Gradient and the Hessian Matrix ($\mathbf{H}$)¶

Gradient - Definition¶

For a differentiable function $f: \mathbb{R}^n \to \mathbb{R}$, the gradient is a vector-valued function that represents the direction and magnitude of the steepest increase of $f$ at a given point.The gradient is defined using the nabla operator ($\nabla$), which is a vector of partial derivative operators:

$$\nabla = \begin{bmatrix} \frac{\partial}{\partial x_1} \\ \frac{\partial}{\partial x_2} \\ \vdots \\ \frac{\partial}{\partial x_n} \end{bmatrix}$$

Applying this operator to the scalar function $f$ yields the gradient vector:

$$\nabla f(\mathbf{x}) = \begin{bmatrix} \frac{\partial f}{\partial x_1} \\ \frac{\partial f}{\partial x_2} \\ \vdots \\ \frac{\partial f}{\partial x_n} \end{bmatrix}$$

Properties¶

Direction of Steepest Ascent: At any point $\mathbf{x}$, the vector $\nabla f(\mathbf{x})$ points in the direction where the function $f$ increases most rapidly.
Orthogonality to Contours: The gradient vector $\nabla f(\mathbf{x})$ is always perpendicular (orthogonal) to the level sets (contour lines) of the function at that point.

● DATA RECORDS:
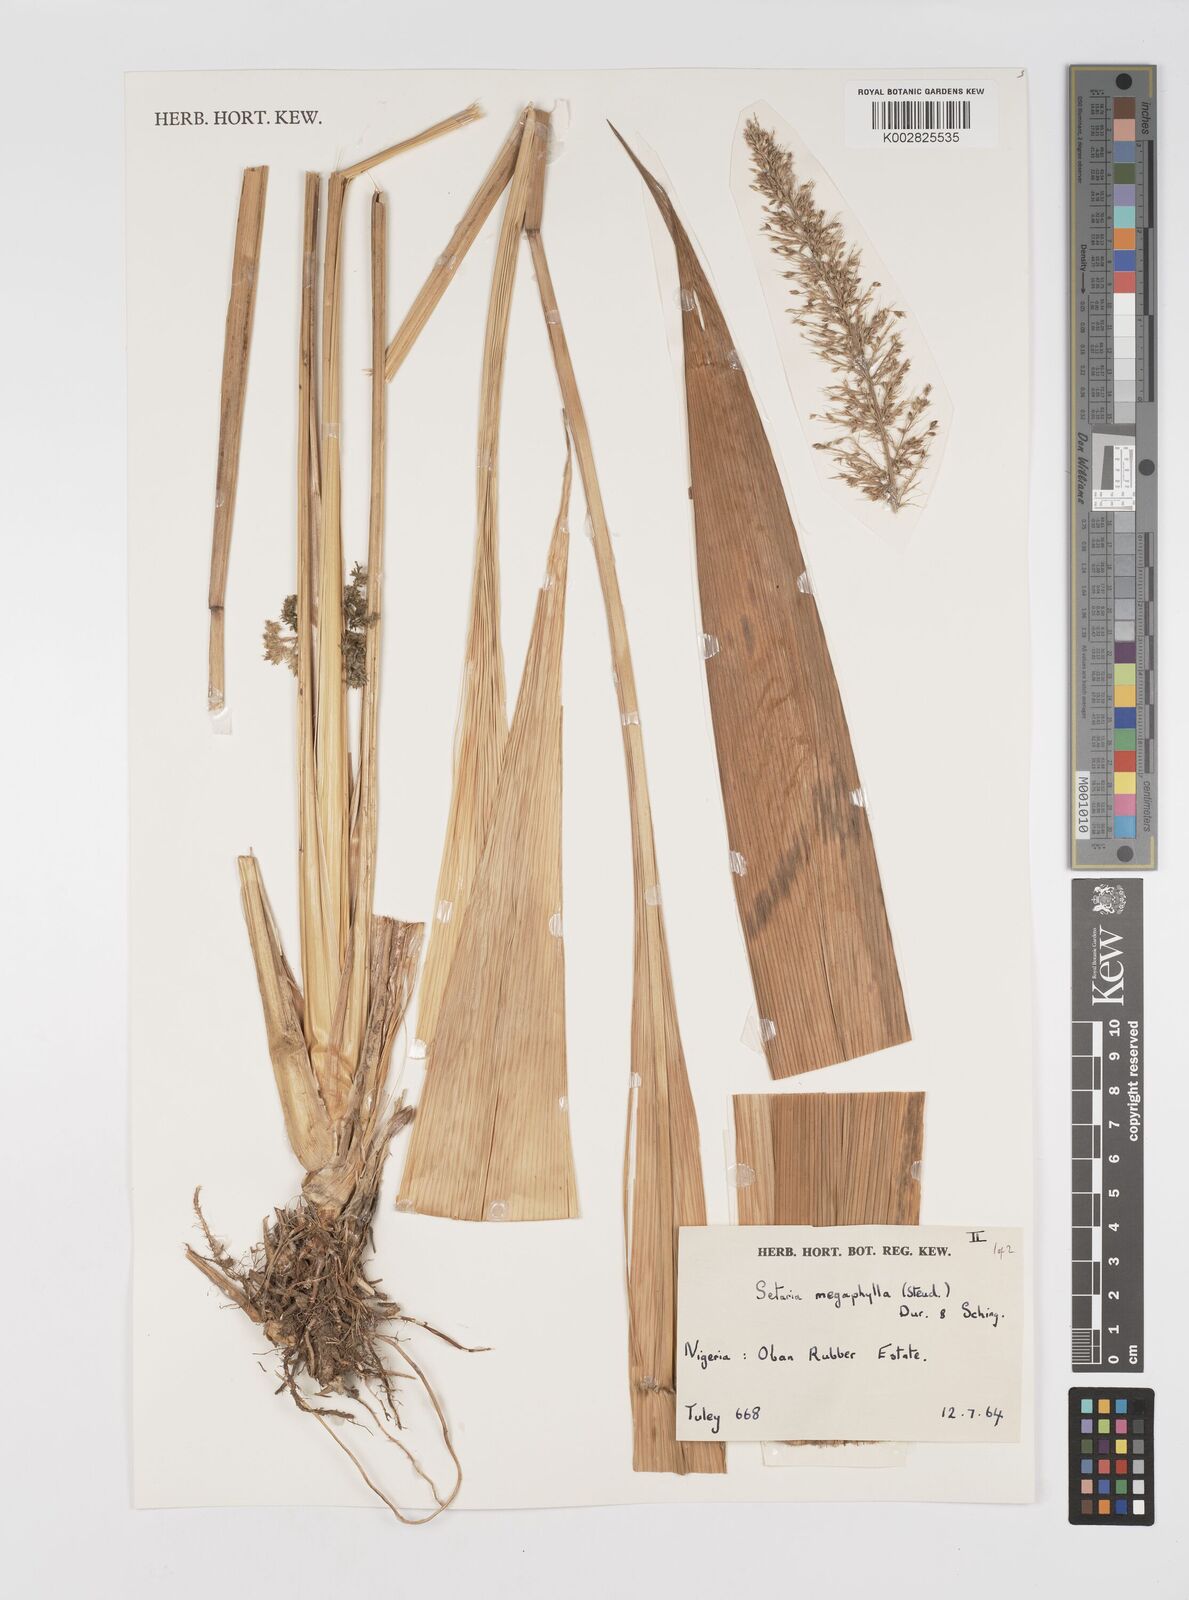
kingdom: Plantae
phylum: Tracheophyta
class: Liliopsida
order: Poales
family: Poaceae
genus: Setaria
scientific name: Setaria megaphylla
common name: Bigleaf bristlegrass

● EXERCISES TO COMPLETE:
[A] Answer from the passage on the gradient:
(i) Which operator is used to define the gradient?
(ii) To what is the gradient vector always perpendicular?
(iii) In which direction does the vector ∇f(x) point?
[B] Retype the passage on the gradient from "Properties¶" to "increases most rapidly.".

● COMPLETED EXERCISE:
[A]
(i) The nabla operator (∇), a vector of partial derivative operators.
(ii) The level sets (contour lines) of the function at that point.
(iii) The direction in which the function f increases most rapidly.

[B]
Properties¶

Direction of Steepest Ascent: At any point $\mathbf{x}$, the vector $\nabla f(\mathbf{x})$ points in the direction where the function $f$ increases most rapidly.